**Lijst van opdrachten:**
1) Herschrijf de alinea uit de tekst over de B.W.P. die begint met "Sedert Hendrik de Man een steeds grotere plaats inneemt" als een beknopte opsomming van de belangrijkste feiten.
2) Ga verder met de tekst over de B.W.P., te beginnen na de laatste zin ervan.

Bovendien wil de Man schoon schip maken in de partij en ageren tegen het affairisme, het samenvoegen van vele winstgevende baantjes in parlement, socialistische organisaties, pers en welke andere instellingen meer, binnen of buiten de B.W.P.

Kortom, er schijnt nieuw leven te komen in het bestel. Het is evenwel maar schijn. Langzamerhand zal het regime terug in verval geraken, wanneer de onmiddellijke aanleiding tot aktie verdwenen is, wanneer het Rexistisoh gevaar is geweken.

Na Degrelle's geweldige nederlaag in april 1937 komen de tegenstellingen tussen de meerderheidspartijen terug op de voorgrond; binnen de partijen zelf wordt de kloof tussen de verscheidene vleugels trouwens groter. Deze inzinking is een uitstekende voedingsbodem voor de schandalen, die het regime nu als zijn schaduw volgen en in ieders ogen het zinnebeeld worden van zijn volledige dekadentie.

Het wordt na enkele maanden sociale vrede ook duidelijk dat de konservatieve katholieke en liberale kringen zich steeds weigerachtiger gaan opstellen tegen de sociaal-ekonomische aspekten van het regeringsprogramma en dat zij alle mogelijke drukking uitoefenen om de uitvoering ervan te blokkeren.

Eens te meer staan in de Katholieke Partij konservatieven en christen-democraten tegenover elkaar.

Een andere moeilijikheid is de amnestie. Hier zijn de Vlaamse en Waalse katholieken het met elkaar niet eens, evenmin als de liberalen in beide landsgedeelten.

Op beide punten bewaart alléén de B.W.P. ogenschijnlijk een zekere eenheid. Maar in de socialistische kringen heeft men ook problemen.

Sedert Hendrik de Man een steeds grotere plaats inneemt in de B.W.P., zijn inderdaad konflikten van zowel doktrinaire als van praktische aard ontstaan. Wij hebben reeds tevoren vermeld dat de ‘oude garde’ het niet eens is met zijn opvattingen inzake de klassenstrijd en zijn bedoeling om van de B.W.P. niet meer een arbeiderspartij maar een volkspartij te maken; ook het verlaten van het internationaal voor het nationaal socialisme is niet naar de zin van Vandervelde, Louis de Brouokère en zovele andere B.W.P.-‘marxisten’.

[pagina 122]
[p. 122]

Maar ook praktische redenen als de reeds geciteerde ‘kumul’-aangelegenheden, of pure personenrivaliteit verwijden de kloof tussen de onderscheiden frakties in de partij.

Hoewel de wrijvingen in de B.W.P. moeilijk kunnen worden toegeschreven aan een kwestie van leeftijd alleen, verscherpt het ‘generatie-konflikt’, zoals het gewoonlijk wordt genoemd, de onenigheid in de partij over alle problemen die zich voordoen.

**Gegevensblok:**
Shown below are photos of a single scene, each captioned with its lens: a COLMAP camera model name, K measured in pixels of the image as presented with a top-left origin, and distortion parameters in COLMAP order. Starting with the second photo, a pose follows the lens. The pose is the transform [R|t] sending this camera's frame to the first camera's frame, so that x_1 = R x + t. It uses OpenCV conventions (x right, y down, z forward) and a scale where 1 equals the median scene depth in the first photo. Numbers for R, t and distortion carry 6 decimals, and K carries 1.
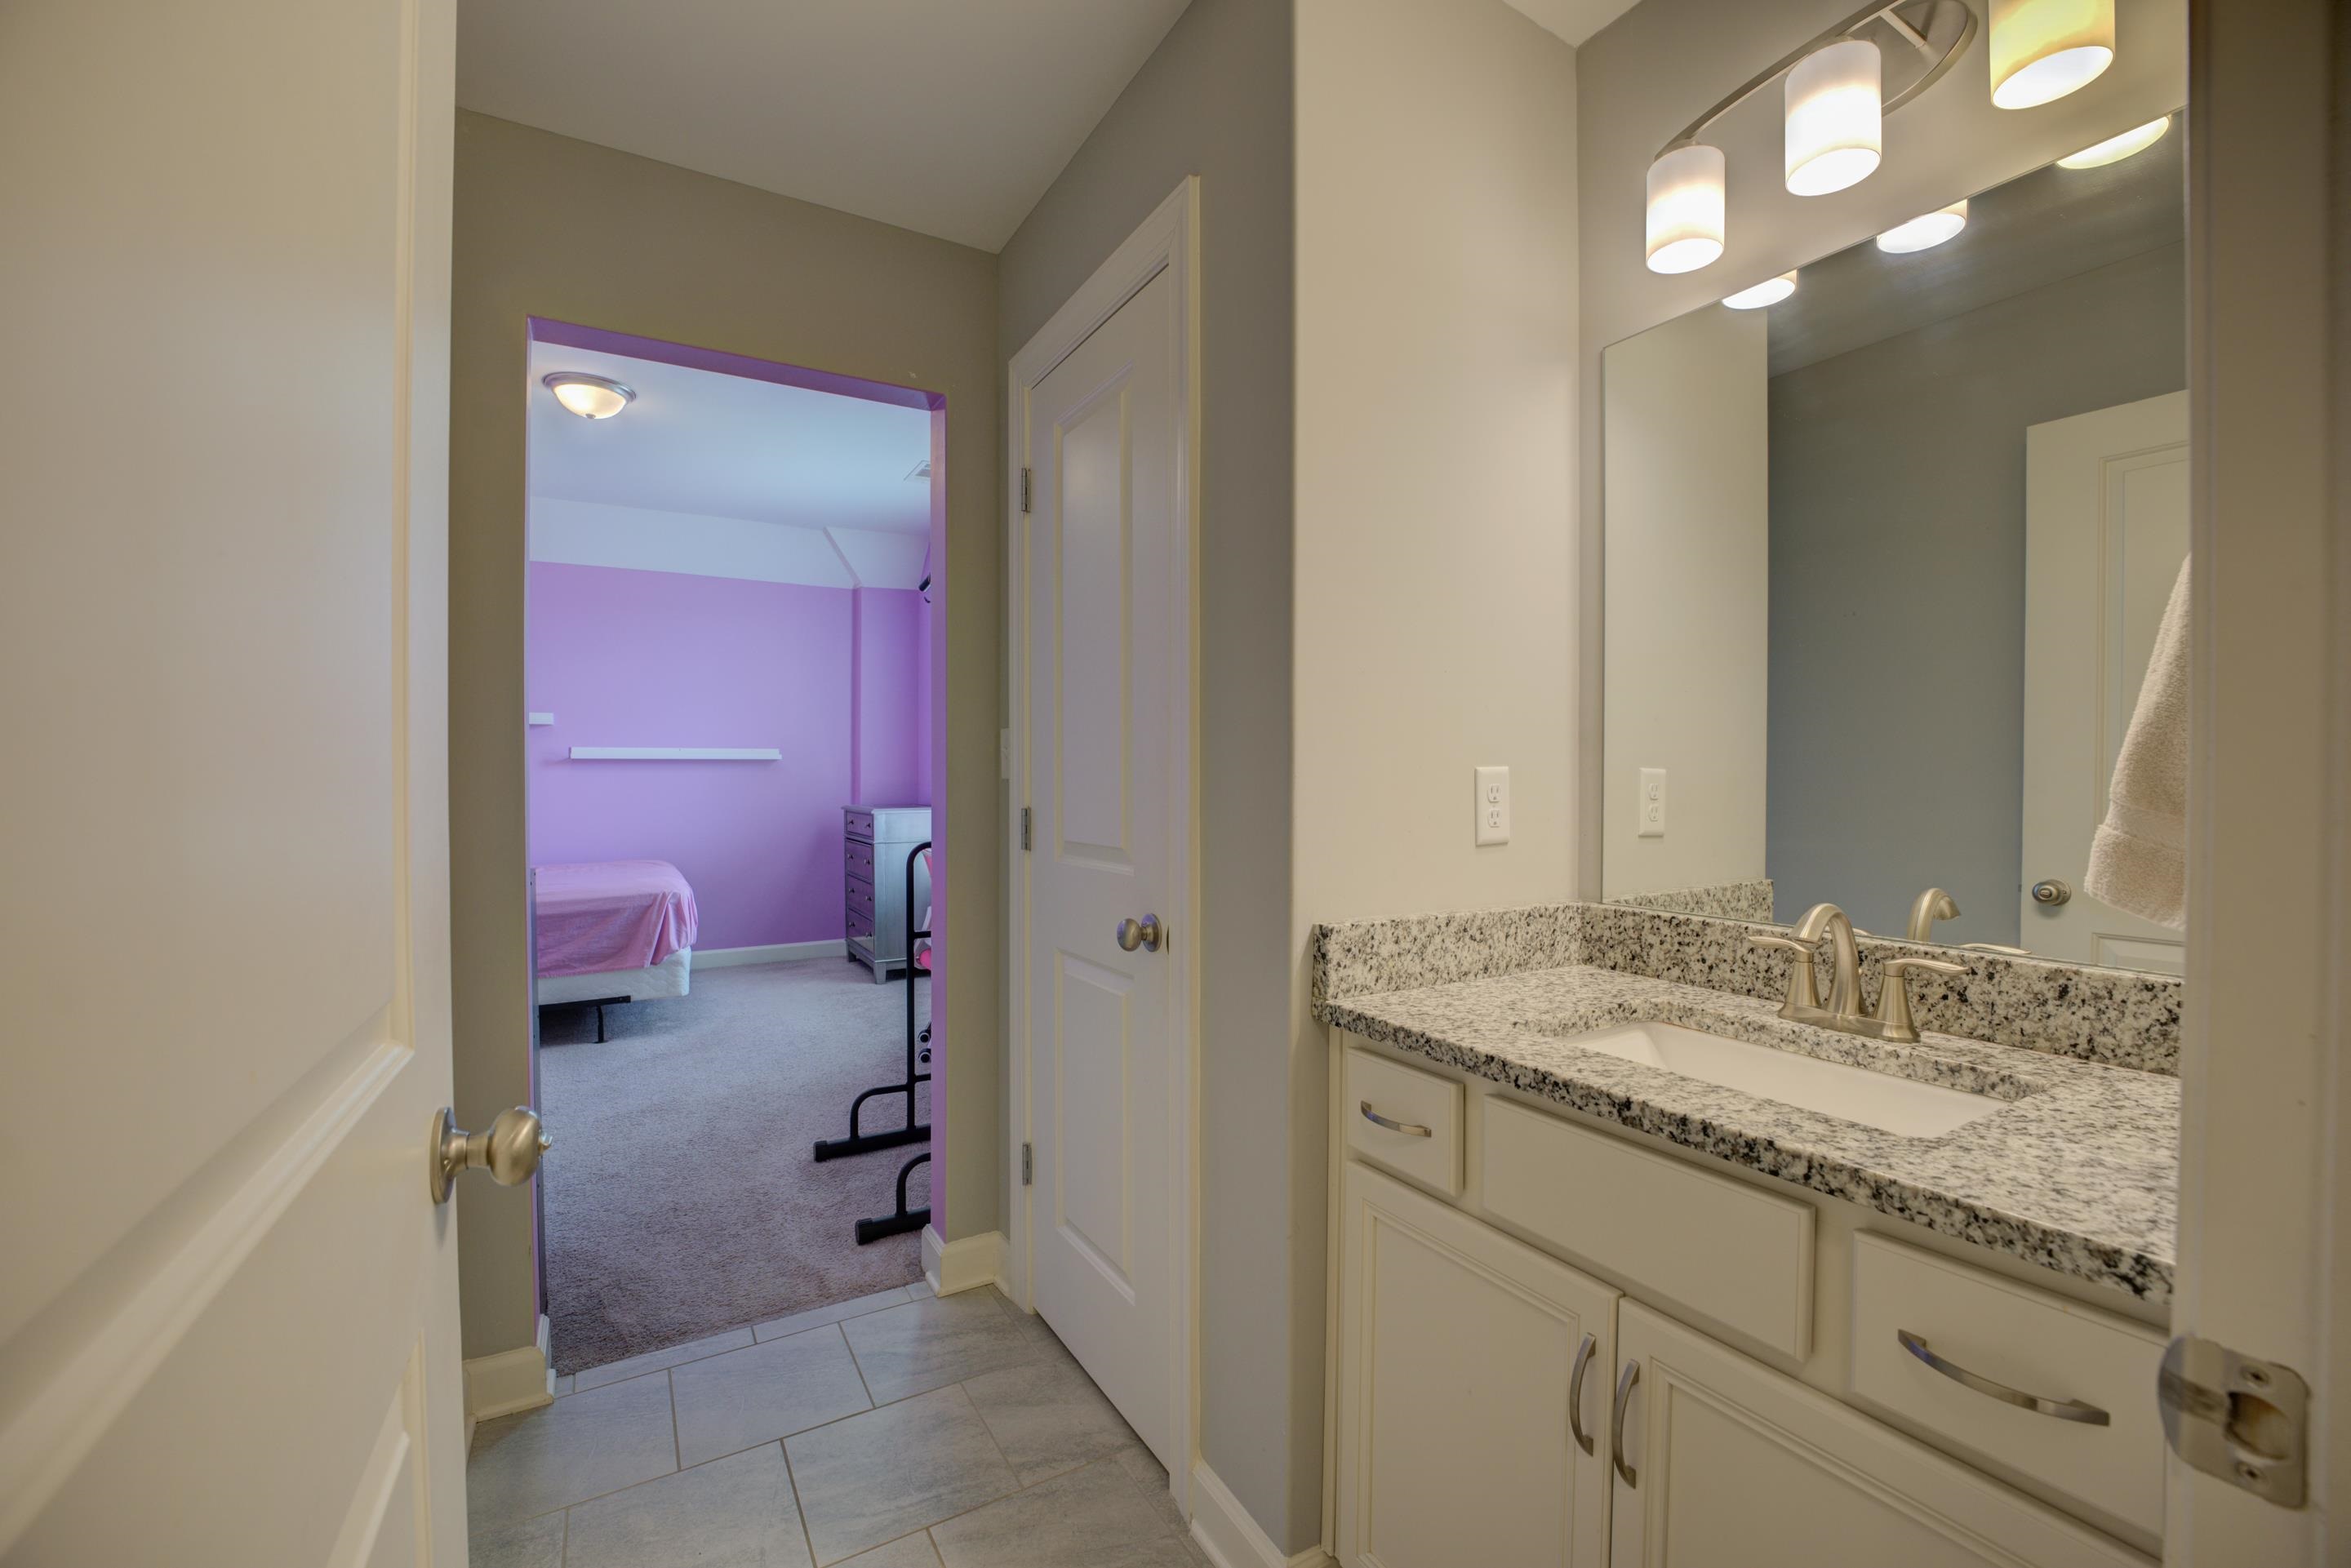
lens RADIAL K [[949.3, 0, 1156.5], [0, 949.3, 779.2], [0, 0, 1]] dist [-0.023919, 0.000460]
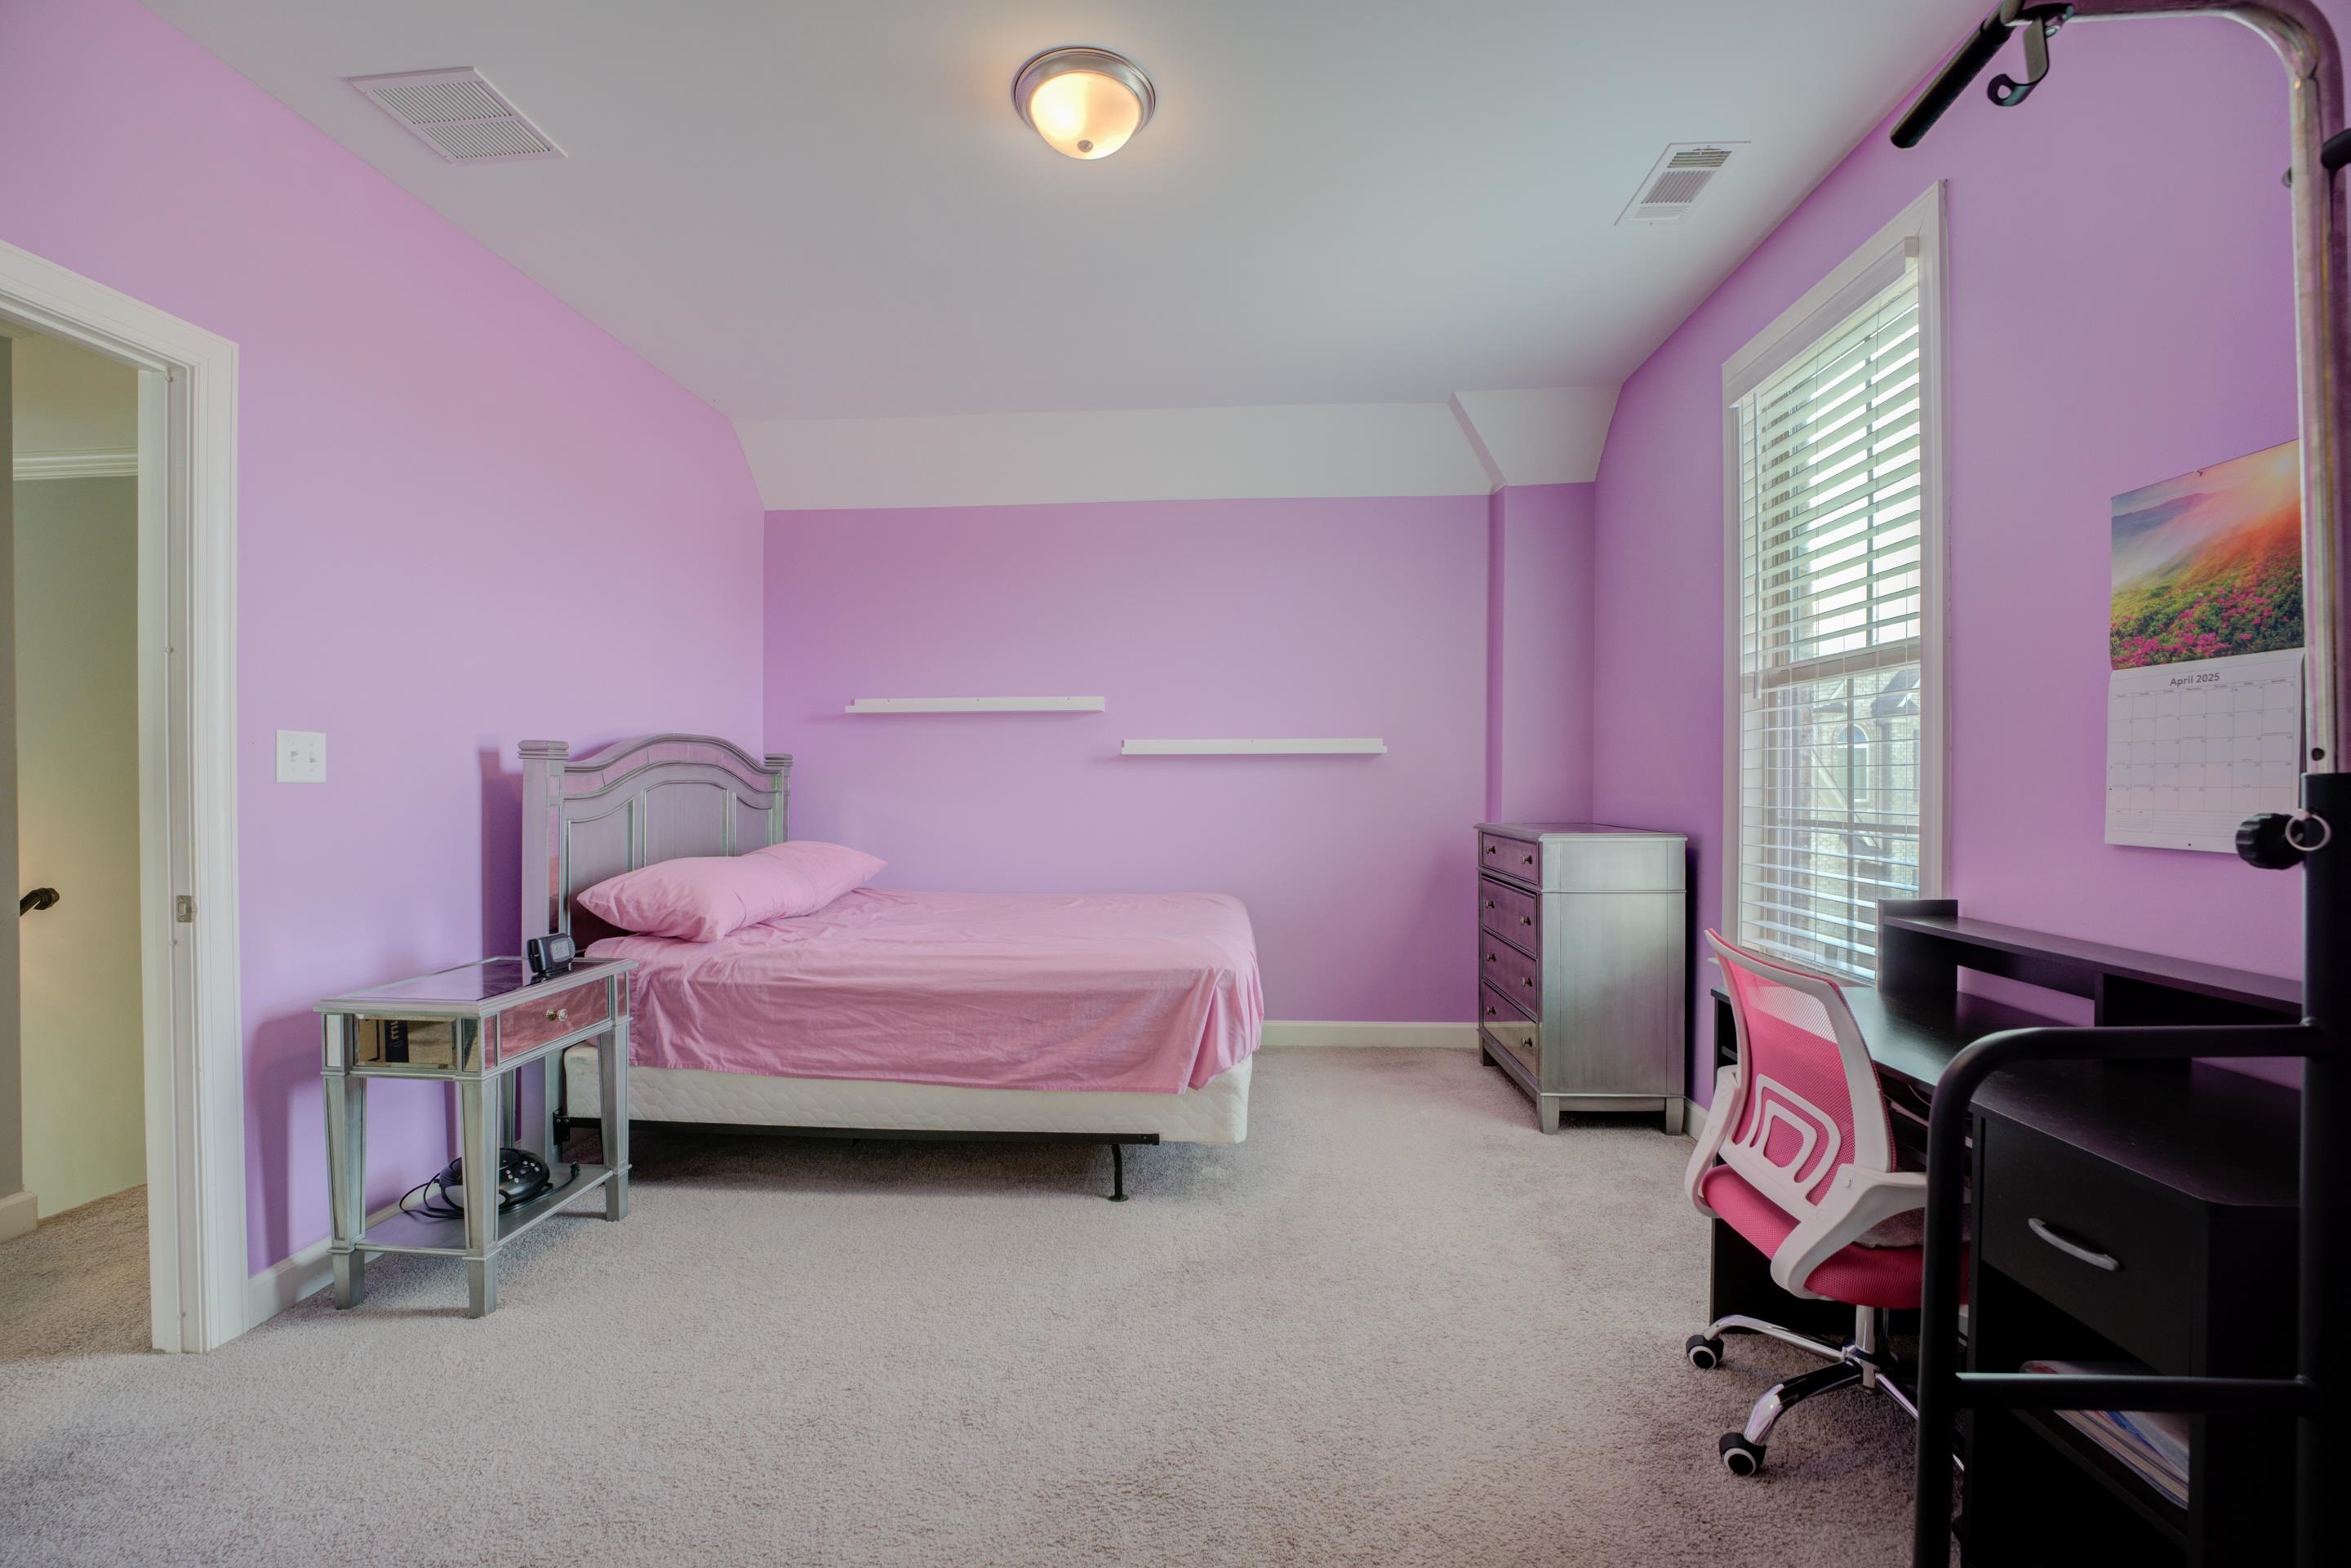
lens RADIAL K [[949.3, 0, 1168.3], [0, 949.3, 787.4], [0, 0, 1]] dist [-0.023919, 0.000460]
pose [[0.834373, 0.006373, -0.551163, -0.178939], [-0.003534, 0.999974, 0.006214, -0.000427], [0.551188, -0.003237, 0.834375, 0.407050]]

**Antwoorden oefening:**
1)
- Sinds Hendrik de Man een steeds grotere rol speelt in de B.W.P., zijn er conflicten van zowel doctrinaire als praktische aard ontstaan.
- De 'oude garde' is het oneens met zijn opvattingen over de klassenstrijd.
- Zij verzet zich ook tegen zijn voornemen om van de B.W.P. een volkspartij in plaats van een arbeiderspartij te maken.
- Vandervelde en vele andere B.W.P.-'marxisten' keuren de overstap van het internationaal naar het nationaal socialisme niet goed.

2)
Dit blijkt op de meest spektakulaire wijze naar aanleiding van het Spaans vraagstuk.

In 1937 wordt het steeds duidelijker, dat de niet-interventiepolitiek van de demokratieën uitsluitend de Spaanse republiek treft; Duitsland en Italië helpen Franco openlijk en storen zich niet in het minst aan welk protest ook. De republikeinse regering verliest zienderogen veld en zal, zo de huidige toestand voortduurt, onvermijdelijk bezwijken. Daarom dringen Vandervelde en de Brouckère sterk aan opdat België zijn internationale politiek zou wijzigen en de Spaanse republiek bijstaan. In de schoot van de B.W.P. wordt deze mening sterk aangevochten door de ‘nationale’ socialisten de Man en Spaak. Maar de ruzie wordt voortgezet in de ministerraad; daar wordt Vandervelde op dergelijke wijze in verband met het Spaans vraagstuk door zijn twee socialistische kollega's-ministers aangevallen, dat hij zijn ontslag neemt als minister.

Dezelfde betwisting zal trouwens in 1938 leiden tot Vandervelde's ontslag als voorzitter van de B.W.P.

De onenigheid onder de partijen en de konflikten binnen de onderscheiden groepen vormen tot het uitbreken van de tweede wereldoorlog de achtergrond van het politiek leven in België; intussen stijgt de internationale spanning voortdurend en gaat ook de binnenlandse toestand weer verslechteren.

De glorietijd van Paul van Zeeland duurt inderdaad niet lang. Wij hebben reeds gezien dat, zelfs binnen de Katholieke Partij, de eerste-minister onregelmatigheden werden aangewreven inzake zijn betrekkingen met de Nationale Bank. De premier had de hem ten laste gelegde feiten met een dergelijke verontwaardiging en een zulkdanige welbespraaktheid gelogenstraft, dat het parlement in overgrote meerderheid zijn vertrouwen in de regering betuigde.

In juli 1937 start evenwel een nieuw offensief tegen van Zeeland. Men beticht hem ervan, dat in de Nationale Bank een ‘zwarte kas’ bestaat, een zgn. ‘cagnotte’, die de behoorlijke wedden van de hoge ambtenaren op niet minder behoorlijke wijze afrondt.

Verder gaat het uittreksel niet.